--- Data records ---

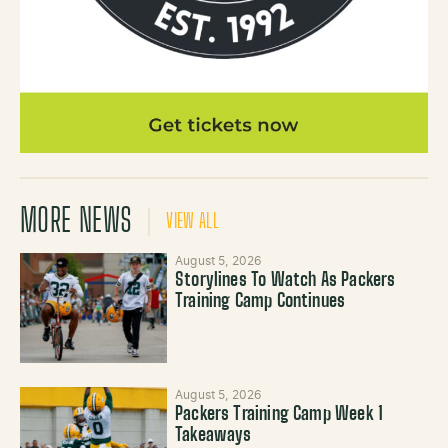
MORE NEWS
VIEW ALL
August 5, 2026
Storylines To Watch As Packers
Training Camp Continues
August 5, 2026
Packers Training Camp Week 1
Takeaways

---

Reproduce the text of these items line for line, leaving out the pictures.

### Task result
MORE NEWS
VIEW ALL
August 5, 2026
Storylines To Watch As Packers
Training Camp Continues
August 5, 2026
Packers Training Camp Week 1
Takeaways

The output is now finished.